25 April 2009

Capping the Pay of Bank's CEOs

We can't escape the importance of financial institutions to our economy. If large banks and financial institutions collapse, we're hosed: credit markets keep us from third-world lifestyles.

In practice, this means that banks get to be free market profiteers when times are good and public beneficiaries when times are tough. It's not obvious that we'll ever get away from this reality, so here is my simple suggestion about how to address this: make CEO pay in these institutions a function of the pay of the average worker. Align their interests with that of a normal guy like Blogger Bob.

I think we can work out something like the pay for the nation's chief executive,as can be seen in this simple table comparing the ratio of the President of the US's pay to the average worker to the ratio of CEO's pay to the average worker.

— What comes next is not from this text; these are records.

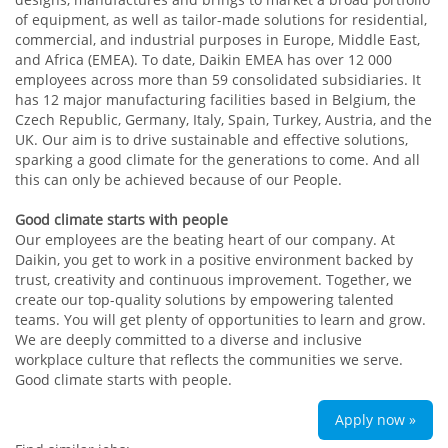
of equipment, as well as tailor-made solutions for residential,
commercial, and industrial purposes in Europe, Middle East,
and Africa (EMEA). To date, Daikin EMEA has over 12 000
employees across more than 59 consolidated subsidiaries. It
has 12 major manufacturing facilities based in Belgium, the
Czech Republic, Germany, Italy, Spain, Turkey, Austria, and the
UK. Our aim is to drive sustainable and effective solutions,
sparking a good climate for the generations to come. And all
this can only be achieved because of our People.
Good climate starts with people
Our employees are the beating heart of our company. At
Daikin, you get to work in a positive environment backed by
trust, creativity and continuous improvement. Together, we
create our top-quality solutions by empowering talented
teams. You will get plenty of opportunities to learn and grow.
We are deeply committed to a diverse and inclusive
workplace culture that reflects the communities we serve.
Good climate starts with people.
Apply now »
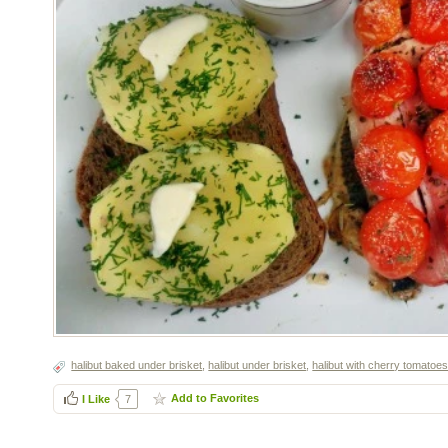
halibut baked under brisket
,
halibut under brisket
,
halibut with cherry tomatoe
Add to Favorites
I Like
7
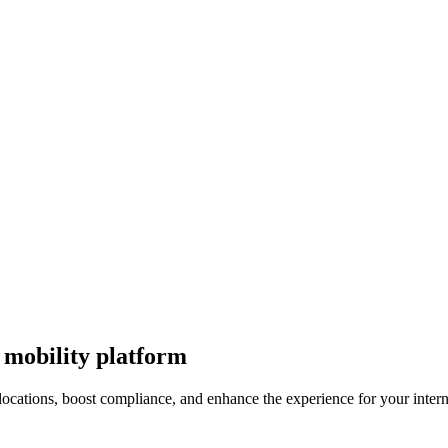
 mobility platform
ocations, boost compliance, and enhance the experience for your intern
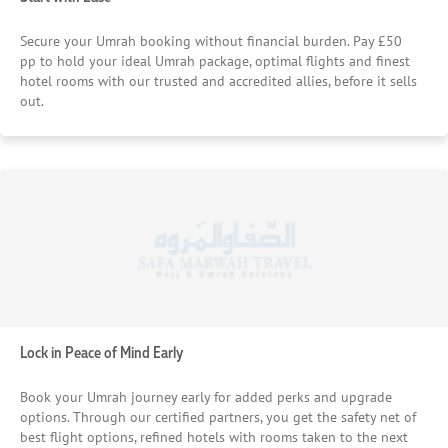
Secure your Umrah booking without financial burden. Pay £50
pp to hold your ideal Umrah package, optimal flights and finest
hotel rooms with our trusted and accredited allies, before it sells
out.
Lock in Peace of Mind Early
Book your Umrah journey early for added perks and upgrade
options. Through our certified partners, you get the safety net of
best flight options, refined hotels with rooms taken to the next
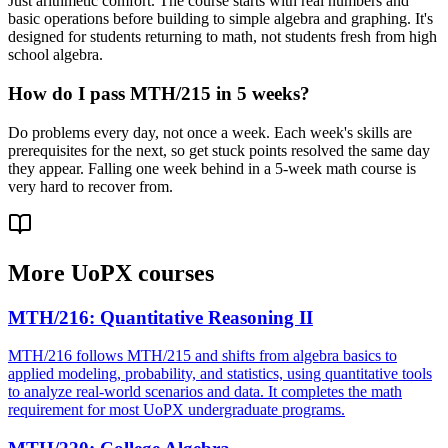
Just arithmetic comfort. The course starts with real numbers and
basic operations before building to simple algebra and graphing. It's
designed for students returning to math, not students fresh from high
school algebra.
How do I pass MTH/215 in 5 weeks?
Do problems every day, not once a week. Each week's skills are
prerequisites for the next, so get stuck points resolved the same day
they appear. Falling one week behind in a 5-week math course is
very hard to recover from.
More
UoPX
courses
MTH/216
:
Quantitative Reasoning II
MTH/216 follows MTH/215 and shifts from algebra basics to
applied modeling, probability, and statistics, using quantitative tools
to analyze real-world scenarios and data. It completes the math
requirement for most UoPX undergraduate programs.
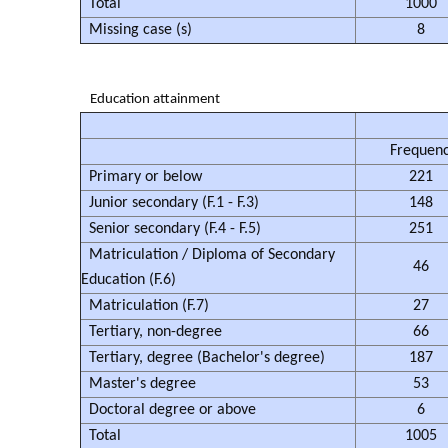
Total
1000
Missing case (s)
8
Education attainment
Frequen
Primary or below
221
Junior secondary (F.1 - F.3)
148
Senior secondary (F.4 - F.5)
251
Matriculation / Diploma of Secondary
46
Education (F.6)
Matriculation (F.7)
27
Tertiary, non-degree
66
Tertiary, degree (Bachelor's degree)
187
Master's degree
53
Doctoral degree or above
6
Total
1005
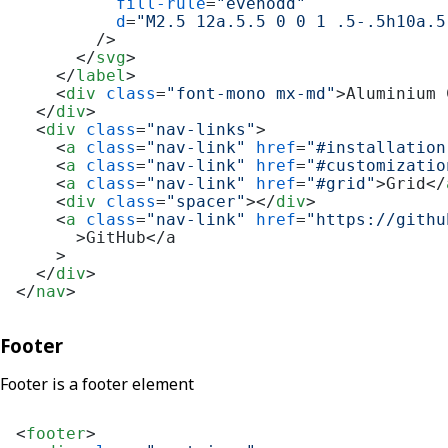
fill-rule
=
"evenodd"
d
=
"M2.5 12a.5.5 0 0 1 .5-.5h10a.5
        />
</
svg
>
</
label
>
<
div
class
=
"font-mono mx-md"
>
Aluminium 
</
div
>
<
div
class
=
"nav-links"
>
<
a
class
=
"nav-link"
href
=
"#installation
<
a
class
=
"nav-link"
href
=
"#customizatio
<
a
class
=
"nav-link"
href
=
"#grid"
>
Grid
</
<
div
class
=
"spacer"
>
</
div
>
<
a
class
=
"nav-link"
href
=
"https://githu
      >
GitHub</a

    >

</
div
>
</
nav
>
Footer
Footer is a footer element
<
footer
>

I like what we've done in the public sector. The president makes a lot of money but it is not an outrageous sum, unlike CEO pay.

Banks and financial companies are some of the worst at creating pay inequities. Goldman Sachs CEO made $70 million in 2007 and Goldman’s two COOs made slightly more - $72.5 and $71 million. Lehman Brothers CEO made $34 million in ’07, the year before his company went bankrupt. And yet banks are sort of in the public sector. At least, that is, we're on the hook for their mis-management.

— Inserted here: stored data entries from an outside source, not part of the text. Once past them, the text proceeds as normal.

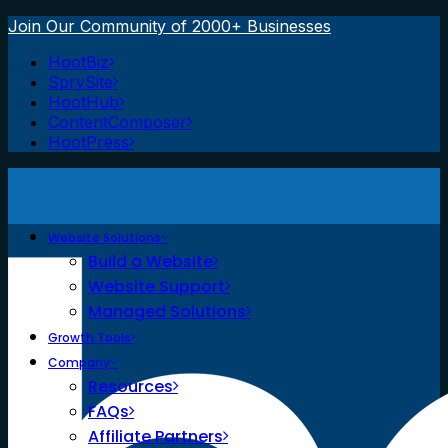
Join Our Community of 2000+ Businesses
HootBiz
SprySite
HootHub
ContentComposer
HootPress
Website Solutions
Build a Website
Website Support
Managed Solutions
Growth Tools
Company
Resources
FAQs
Affiliate Partners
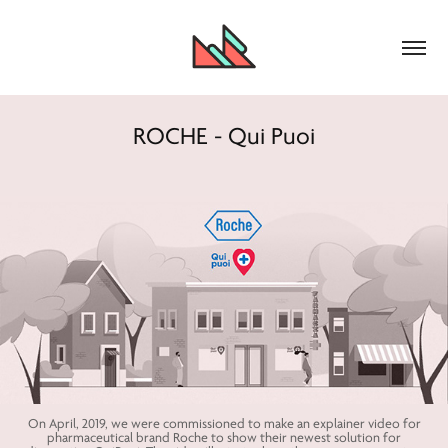
ROCHE - Qui Puoi
On April, 2019, we were commissioned to make an explainer video for
pharmaceutical brand Roche to show their newest solution for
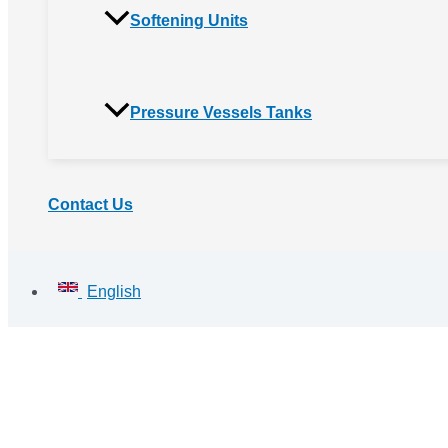
Softening Units
Pressure Vessels Tanks
Contact Us
English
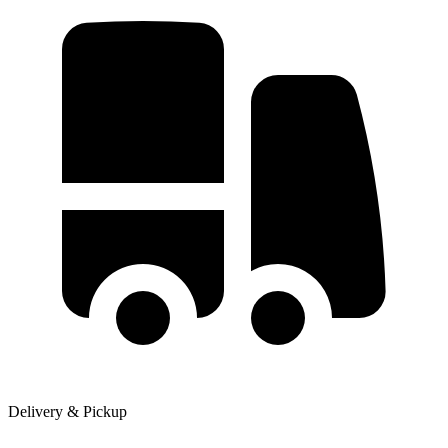
Delivery & Pickup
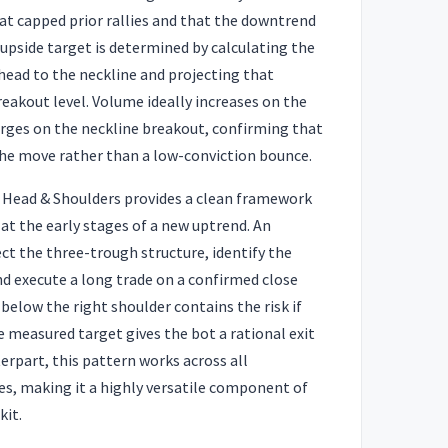
at capped prior rallies and that the downtrend
 upside target is determined by calculating the
head to the neckline and projecting that
akout level. Volume ideally increases on the
surges on the neckline breakout, confirming that
the move rather than a low-conviction bounce.
e Head & Shoulders provides a clean framework
 at the early stages of a new uptrend. An
t the three-trough structure, identify the
and execute a long trade on a confirmed close
 below the right shoulder contains the risk if
e measured target gives the bot a rational exit
terpart, this pattern works across all
s, making it a highly versatile component of
kit.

The deal should be simple: if you need the insurance of the U.S. government (and any bank beyond a particular size needs to be required to avail itself of this insurance), then you fall into the world of public sector. That is, your CEOs' salary will be capped in a ratio roughly related to that of the President's.

Feeling generous, I wouldn't even require that these CEOs limit their pay to today's presidential ratio of about 13X. I would even let them return to 1960's ratio of president's pay to average worker, a ratio of 25X.

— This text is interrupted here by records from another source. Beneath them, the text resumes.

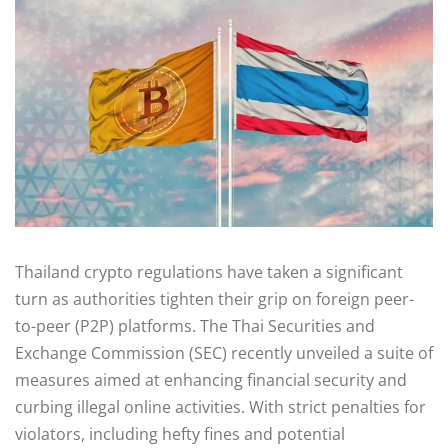
Thailand crypto regulations have taken a significant
turn as authorities tighten their grip on foreign peer-
to-peer (P2P) platforms. The Thai Securities and
Exchange Commission (SEC) recently unveiled a suite of
measures aimed at enhancing financial security and
curbing illegal online activities. With strict penalties for
violators, including hefty fines and potential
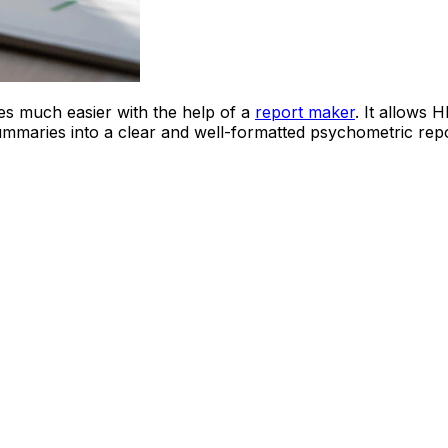
s much easier with the help of a
report maker
. It allows 
ummaries into a clear and well-formatted psychometric repo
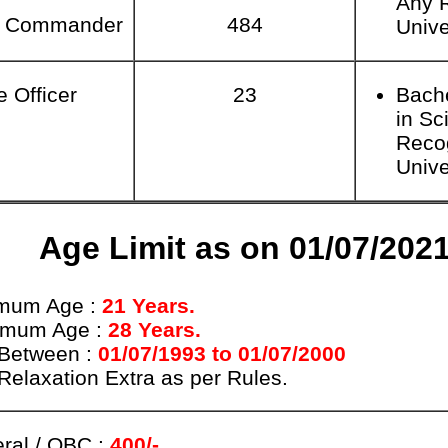
Any 
n Commander
484
Unive
e Officer
23
Bach
in Sc
Reco
Unive
Age Limit as on 01/07/202
mum Age :
21 Years.
imum Age :
28 Years.
Between :
01/07/1993 to 01/07/2000
Relaxation Extra as per Rules.
ral / OBC :
400/-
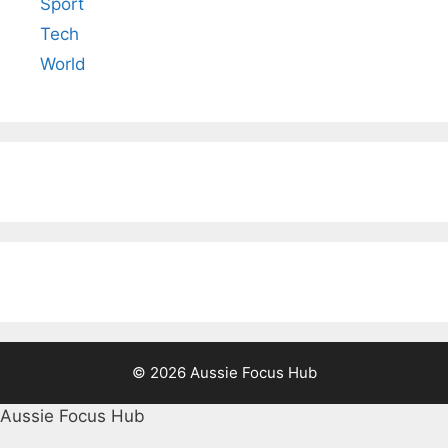
Sport
Tech
World
© 2026 Aussie Focus Hub
Aussie Focus Hub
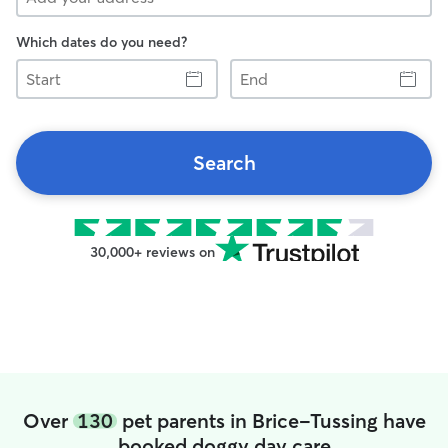
Which dates do you need?
Start
End
Search
30,000+ reviews on
Over
130
pet parents in Brice-Tussing have
booked doggy day care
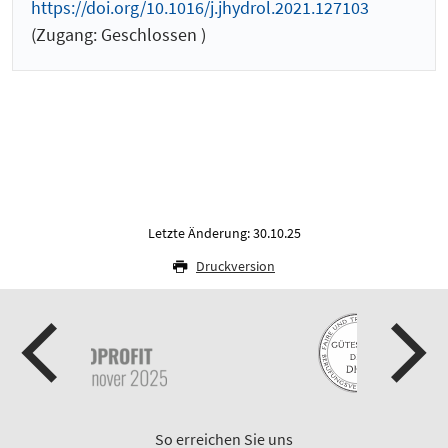
https://doi.org/10.1016/j.jhydrol.2021.127103
(Zugang: Geschlossen )
Letzte Änderung: 30.10.25
Druckversion
So erreichen Sie uns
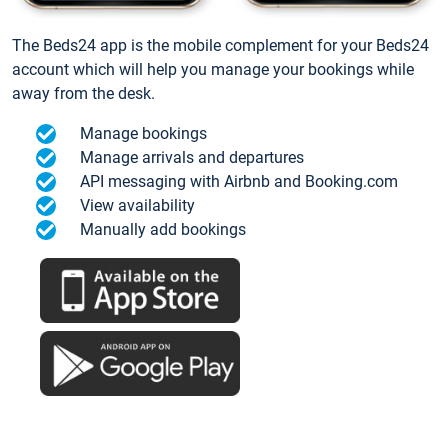
The Beds24 app is the mobile complement for your Beds24
account which will help you manage your bookings while
away from the desk.
Manage bookings
Manage arrivals and departures
API messaging with Airbnb and Booking.com
View availability
Manually add bookings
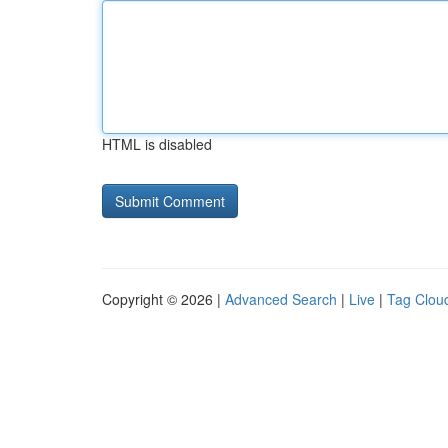
HTML is disabled
Copyright © 2026 |
Advanced Search
|
Live
|
Tag Clou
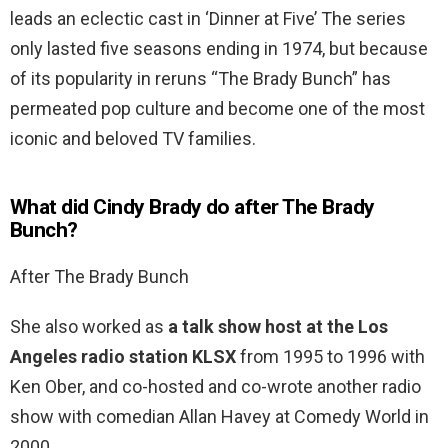
leads an eclectic cast in ‘Dinner at Five’ The series
only lasted five seasons ending in 1974, but because
of its popularity in reruns “The Brady Bunch” has
permeated pop culture and become one of the most
iconic and beloved TV families.
What did Cindy Brady do after The Brady
Bunch?
After The Brady Bunch
She also worked as
a talk show host at the Los
Angeles radio station KLSX
from 1995 to 1996 with
Ken Ober, and co-hosted and co-wrote another radio
show with comedian Allan Havey at Comedy World in
2000.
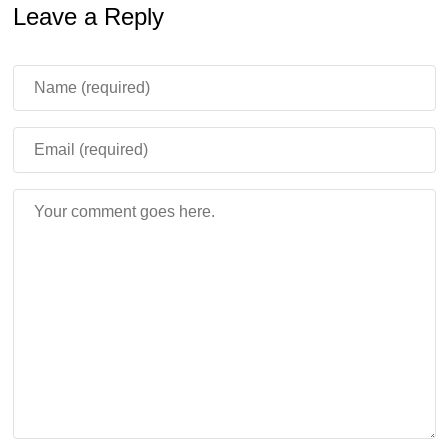
Leave a Reply
gameplay into a challenging horror adventure.
This update increases tension and adds long-term
progression without changing the core survival
mechanics.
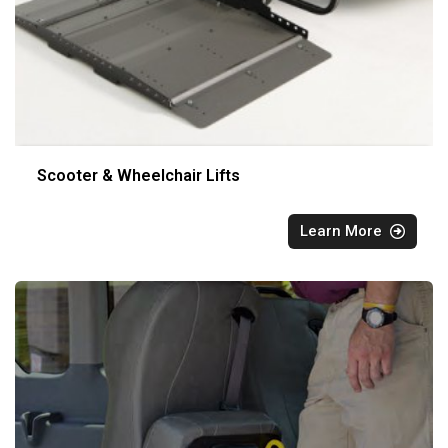
Scooter & Wheelchair Lifts
Learn More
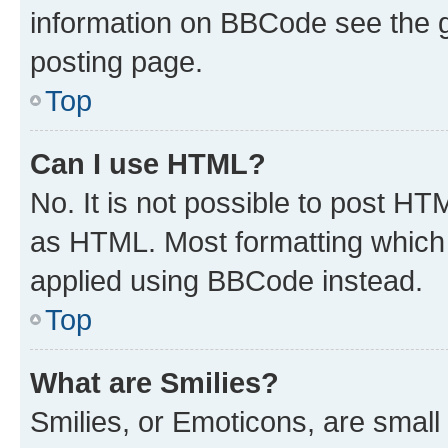
information on BBCode see the 
posting page.
Top
Can I use HTML?
No. It is not possible to post H
as HTML. Most formatting which
applied using BBCode instead.
Top
What are Smilies?
Smilies, or Emoticons, are smal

One thing that I naively believe about this arrangement is that it could help average salaries to move upwards. Investment decisions can have huge impact on average salaries by influencing productivity and the creation of good jobs. CEOs of financial organizations might be more considerate of the impact of their investments on average salaries, eager to bump them up, stressing investments that translate into higher pay. If they could raise the salary of the average person by even $1,000, they'd get another $25,000. This seems like the right incentive to me.

CEO pay is outrageous. Still. One great place to begin rectifying this is in the quasi-private / quasi-public arena that is the modern bank. And what better time to do it than now, when banks are so obviously tangled with the public interest.


Anonymous said...

you ARE generous.

this actually makes a lot of sense. banking isn't all that hard. it doesn't require a genius. so we don't need really high salaries to attract the nation's very best. run-of-the-mill smart will do.

Life Hiker said...

I'm fed up with managements who rape their companies with outrageous compensation. Stockholders have become too diverse to control these weasels, and managements rig boards to stay in power regardless of performance.

Your logic is impeccable. 25X would be fine with me, even if coupled with a stock options that have a long vesting period.

Anonymous said...

Are your compensation figures based on cash compensation or total compensation? Most CEO's would be granted stock options and as those increased in value in 2000 and beyond, their total compensation would increase. In some measure, they are responsible for the stock increasing and decreasing so they could make the stock go down in value and in turn, we could see our 401k become the 201k or 101k that they have become.....just a thought..

Norman said...


At the risk of you throwing something at me, I'll ask you to revisit Elliot Jaques' idea of "felt-fair" pay :)

And OBTW, your 25x is right in line with what his research found when he surveyed various working populations around the world.